Convert every line from the first one down to the line containing "scientific name: Thesium ramosum", inclusive, into a numbered list, and skip any blank lines.

### EXERCISE MATERIALS

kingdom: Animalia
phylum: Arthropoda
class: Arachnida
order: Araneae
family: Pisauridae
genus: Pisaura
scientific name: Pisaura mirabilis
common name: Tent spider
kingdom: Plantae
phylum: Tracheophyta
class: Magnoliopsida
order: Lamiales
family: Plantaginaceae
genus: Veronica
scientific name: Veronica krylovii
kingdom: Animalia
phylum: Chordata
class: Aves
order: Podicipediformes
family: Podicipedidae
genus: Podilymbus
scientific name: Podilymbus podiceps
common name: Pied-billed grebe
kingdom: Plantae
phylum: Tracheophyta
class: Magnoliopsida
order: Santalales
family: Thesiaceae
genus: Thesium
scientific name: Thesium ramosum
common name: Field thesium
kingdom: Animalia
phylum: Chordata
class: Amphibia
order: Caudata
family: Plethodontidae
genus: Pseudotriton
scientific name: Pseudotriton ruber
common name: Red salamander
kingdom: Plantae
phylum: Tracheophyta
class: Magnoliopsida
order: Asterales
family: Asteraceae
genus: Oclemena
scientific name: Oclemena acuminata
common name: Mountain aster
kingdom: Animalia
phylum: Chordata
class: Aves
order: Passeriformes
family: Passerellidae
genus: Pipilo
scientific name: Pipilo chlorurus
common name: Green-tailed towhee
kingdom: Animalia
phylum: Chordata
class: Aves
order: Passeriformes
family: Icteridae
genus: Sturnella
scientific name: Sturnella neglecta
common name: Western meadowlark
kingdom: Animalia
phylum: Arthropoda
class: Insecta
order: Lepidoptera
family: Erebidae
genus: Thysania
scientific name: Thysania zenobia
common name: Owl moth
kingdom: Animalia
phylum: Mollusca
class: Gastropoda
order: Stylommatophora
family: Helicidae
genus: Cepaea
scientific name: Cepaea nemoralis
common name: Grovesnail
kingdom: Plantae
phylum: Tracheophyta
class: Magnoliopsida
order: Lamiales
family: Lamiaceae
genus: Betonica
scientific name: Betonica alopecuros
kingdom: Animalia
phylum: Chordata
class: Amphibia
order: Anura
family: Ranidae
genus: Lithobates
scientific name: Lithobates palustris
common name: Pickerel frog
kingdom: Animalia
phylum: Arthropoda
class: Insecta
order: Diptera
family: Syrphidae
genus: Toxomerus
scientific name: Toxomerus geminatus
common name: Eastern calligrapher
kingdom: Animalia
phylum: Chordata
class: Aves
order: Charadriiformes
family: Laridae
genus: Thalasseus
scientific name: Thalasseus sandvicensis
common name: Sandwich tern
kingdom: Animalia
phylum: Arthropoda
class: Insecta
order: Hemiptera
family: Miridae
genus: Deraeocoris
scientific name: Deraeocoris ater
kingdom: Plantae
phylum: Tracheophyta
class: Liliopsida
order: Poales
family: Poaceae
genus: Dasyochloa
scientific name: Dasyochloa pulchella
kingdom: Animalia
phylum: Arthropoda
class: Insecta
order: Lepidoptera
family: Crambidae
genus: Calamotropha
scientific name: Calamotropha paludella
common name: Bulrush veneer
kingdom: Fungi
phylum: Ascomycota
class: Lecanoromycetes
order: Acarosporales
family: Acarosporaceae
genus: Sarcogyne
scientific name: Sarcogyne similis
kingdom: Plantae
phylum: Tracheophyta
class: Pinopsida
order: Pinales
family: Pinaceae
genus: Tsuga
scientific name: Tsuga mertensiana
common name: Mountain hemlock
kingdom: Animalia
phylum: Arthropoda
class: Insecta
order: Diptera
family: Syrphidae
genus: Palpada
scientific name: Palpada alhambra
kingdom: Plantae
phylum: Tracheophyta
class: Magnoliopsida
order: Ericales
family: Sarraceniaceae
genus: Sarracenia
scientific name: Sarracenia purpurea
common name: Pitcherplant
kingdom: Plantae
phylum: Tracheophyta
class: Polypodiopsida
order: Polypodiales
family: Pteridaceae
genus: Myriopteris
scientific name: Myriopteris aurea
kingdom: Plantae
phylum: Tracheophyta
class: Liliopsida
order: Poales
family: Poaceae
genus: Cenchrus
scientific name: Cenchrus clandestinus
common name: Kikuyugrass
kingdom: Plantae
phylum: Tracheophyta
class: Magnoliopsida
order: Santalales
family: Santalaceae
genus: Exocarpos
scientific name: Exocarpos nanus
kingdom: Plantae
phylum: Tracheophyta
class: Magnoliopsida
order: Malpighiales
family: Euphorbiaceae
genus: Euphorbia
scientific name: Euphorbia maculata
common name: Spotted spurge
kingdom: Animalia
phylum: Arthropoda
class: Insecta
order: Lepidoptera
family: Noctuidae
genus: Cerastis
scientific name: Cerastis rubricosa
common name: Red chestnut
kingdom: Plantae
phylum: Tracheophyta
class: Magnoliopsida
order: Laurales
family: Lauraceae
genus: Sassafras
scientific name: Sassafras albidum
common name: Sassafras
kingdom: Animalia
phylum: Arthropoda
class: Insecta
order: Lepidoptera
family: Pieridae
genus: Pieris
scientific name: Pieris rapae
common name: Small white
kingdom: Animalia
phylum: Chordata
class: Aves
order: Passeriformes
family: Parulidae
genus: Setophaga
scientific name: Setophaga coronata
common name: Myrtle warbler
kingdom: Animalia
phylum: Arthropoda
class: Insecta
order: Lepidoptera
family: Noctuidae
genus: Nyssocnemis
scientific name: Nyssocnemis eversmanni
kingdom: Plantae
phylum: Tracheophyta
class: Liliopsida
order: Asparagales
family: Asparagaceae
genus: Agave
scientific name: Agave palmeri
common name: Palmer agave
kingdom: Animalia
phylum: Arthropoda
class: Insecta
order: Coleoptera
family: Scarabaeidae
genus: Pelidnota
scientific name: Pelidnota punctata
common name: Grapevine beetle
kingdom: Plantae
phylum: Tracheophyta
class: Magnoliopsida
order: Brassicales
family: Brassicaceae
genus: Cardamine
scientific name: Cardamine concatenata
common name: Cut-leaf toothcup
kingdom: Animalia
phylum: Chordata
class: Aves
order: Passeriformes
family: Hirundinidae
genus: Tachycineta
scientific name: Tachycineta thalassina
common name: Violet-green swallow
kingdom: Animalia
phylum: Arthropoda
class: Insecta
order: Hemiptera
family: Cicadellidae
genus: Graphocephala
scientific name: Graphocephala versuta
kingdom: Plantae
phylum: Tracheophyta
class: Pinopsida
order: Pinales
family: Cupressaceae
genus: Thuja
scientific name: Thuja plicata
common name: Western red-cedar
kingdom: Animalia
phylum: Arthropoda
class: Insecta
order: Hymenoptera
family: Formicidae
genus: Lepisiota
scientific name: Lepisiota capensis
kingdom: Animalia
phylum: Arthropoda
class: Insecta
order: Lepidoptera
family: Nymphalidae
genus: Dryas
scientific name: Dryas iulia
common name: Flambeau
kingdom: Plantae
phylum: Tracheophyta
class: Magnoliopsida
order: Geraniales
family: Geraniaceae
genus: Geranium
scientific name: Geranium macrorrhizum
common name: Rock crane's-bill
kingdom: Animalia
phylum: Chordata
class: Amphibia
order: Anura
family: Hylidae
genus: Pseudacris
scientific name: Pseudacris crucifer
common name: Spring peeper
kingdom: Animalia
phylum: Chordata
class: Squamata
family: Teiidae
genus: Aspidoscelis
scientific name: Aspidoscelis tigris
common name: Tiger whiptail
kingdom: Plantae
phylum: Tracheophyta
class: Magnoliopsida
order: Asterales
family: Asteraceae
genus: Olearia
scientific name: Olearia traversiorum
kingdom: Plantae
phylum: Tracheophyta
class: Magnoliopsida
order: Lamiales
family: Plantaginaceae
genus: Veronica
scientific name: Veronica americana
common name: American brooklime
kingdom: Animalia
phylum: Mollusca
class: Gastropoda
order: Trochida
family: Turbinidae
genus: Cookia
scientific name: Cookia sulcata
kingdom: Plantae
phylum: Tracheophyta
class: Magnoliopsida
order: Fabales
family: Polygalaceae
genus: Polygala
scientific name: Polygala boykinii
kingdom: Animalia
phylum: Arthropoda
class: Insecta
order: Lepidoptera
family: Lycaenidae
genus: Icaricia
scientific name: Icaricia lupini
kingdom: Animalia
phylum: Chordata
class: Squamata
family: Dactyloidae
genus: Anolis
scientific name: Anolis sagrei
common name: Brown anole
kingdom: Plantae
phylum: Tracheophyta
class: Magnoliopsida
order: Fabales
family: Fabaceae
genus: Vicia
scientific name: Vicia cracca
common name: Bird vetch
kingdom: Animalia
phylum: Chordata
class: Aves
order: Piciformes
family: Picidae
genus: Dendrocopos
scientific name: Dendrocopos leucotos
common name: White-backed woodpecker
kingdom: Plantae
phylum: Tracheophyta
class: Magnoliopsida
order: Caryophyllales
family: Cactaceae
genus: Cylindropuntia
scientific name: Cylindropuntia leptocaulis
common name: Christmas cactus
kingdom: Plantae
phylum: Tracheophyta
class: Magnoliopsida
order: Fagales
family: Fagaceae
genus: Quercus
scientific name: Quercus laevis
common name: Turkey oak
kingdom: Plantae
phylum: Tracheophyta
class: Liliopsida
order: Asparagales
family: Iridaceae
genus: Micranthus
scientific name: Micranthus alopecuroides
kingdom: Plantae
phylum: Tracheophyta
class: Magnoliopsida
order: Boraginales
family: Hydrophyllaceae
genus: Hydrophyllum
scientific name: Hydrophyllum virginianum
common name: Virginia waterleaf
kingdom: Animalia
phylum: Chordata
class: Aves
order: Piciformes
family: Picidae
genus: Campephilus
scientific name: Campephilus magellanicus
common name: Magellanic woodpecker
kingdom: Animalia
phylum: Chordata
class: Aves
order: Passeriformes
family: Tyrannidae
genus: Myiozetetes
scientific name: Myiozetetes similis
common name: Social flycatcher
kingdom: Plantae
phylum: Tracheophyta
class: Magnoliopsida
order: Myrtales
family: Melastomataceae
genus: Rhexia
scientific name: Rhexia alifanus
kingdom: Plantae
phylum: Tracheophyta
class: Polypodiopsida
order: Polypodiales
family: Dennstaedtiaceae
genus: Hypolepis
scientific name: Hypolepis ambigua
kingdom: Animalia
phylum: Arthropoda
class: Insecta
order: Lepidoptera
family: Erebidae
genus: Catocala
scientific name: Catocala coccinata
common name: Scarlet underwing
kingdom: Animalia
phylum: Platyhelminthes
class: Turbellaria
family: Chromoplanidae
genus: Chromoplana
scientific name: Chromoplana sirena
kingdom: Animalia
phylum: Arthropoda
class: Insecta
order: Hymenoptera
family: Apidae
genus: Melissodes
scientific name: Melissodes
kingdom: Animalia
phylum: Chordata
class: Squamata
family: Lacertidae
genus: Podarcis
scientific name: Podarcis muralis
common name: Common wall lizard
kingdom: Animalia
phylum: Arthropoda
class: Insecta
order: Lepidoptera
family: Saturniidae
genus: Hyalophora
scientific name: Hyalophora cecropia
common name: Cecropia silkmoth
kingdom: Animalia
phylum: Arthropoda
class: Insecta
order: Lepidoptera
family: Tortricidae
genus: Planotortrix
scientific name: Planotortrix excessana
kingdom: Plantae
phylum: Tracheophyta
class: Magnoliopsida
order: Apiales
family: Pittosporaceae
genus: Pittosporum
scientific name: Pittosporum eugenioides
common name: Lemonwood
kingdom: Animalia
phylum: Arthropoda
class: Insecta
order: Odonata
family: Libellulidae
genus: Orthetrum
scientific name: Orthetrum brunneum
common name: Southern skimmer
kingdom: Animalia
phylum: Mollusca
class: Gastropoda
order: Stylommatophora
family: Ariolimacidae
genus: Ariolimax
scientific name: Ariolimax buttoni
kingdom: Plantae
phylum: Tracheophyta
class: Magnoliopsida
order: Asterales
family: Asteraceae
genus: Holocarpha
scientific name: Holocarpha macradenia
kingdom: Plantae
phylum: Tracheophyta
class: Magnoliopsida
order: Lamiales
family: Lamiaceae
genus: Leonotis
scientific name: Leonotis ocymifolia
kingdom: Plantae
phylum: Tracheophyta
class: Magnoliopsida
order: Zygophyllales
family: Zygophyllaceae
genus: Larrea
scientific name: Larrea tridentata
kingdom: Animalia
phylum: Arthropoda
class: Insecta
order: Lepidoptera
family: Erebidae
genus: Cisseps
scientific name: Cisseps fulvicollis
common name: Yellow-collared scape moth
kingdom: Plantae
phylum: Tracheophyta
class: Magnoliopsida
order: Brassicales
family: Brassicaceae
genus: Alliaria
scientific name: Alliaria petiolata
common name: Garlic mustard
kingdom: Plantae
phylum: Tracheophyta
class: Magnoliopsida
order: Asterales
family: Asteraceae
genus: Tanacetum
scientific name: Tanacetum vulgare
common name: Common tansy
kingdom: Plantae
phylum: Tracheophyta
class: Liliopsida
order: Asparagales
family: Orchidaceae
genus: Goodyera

######

» **SOLUTION TO THIS PROBLEM**:
1. kingdom: Animalia
2. phylum: Arthropoda
3. class: Arachnida
4. order: Araneae
5. family: Pisauridae
6. genus: Pisaura
7. scientific name: Pisaura mirabilis
8. common name: Tent spider
9. kingdom: Plantae
10. phylum: Tracheophyta
11. class: Magnoliopsida
12. order: Lamiales
13. family: Plantaginaceae
14. genus: Veronica
15. scientific name: Veronica krylovii
16. kingdom: Animalia
17. phylum: Chordata
18. class: Aves
19. order: Podicipediformes
20. family: Podicipedidae
21. genus: Podilymbus
22. scientific name: Podilymbus podiceps
23. common name: Pied-billed grebe
24. kingdom: Plantae
25. phylum: Tracheophyta
26. class: Magnoliopsida
27. order: Santalales
28. family: Thesiaceae
29. genus: Thesium
30. scientific name: Thesium ramosum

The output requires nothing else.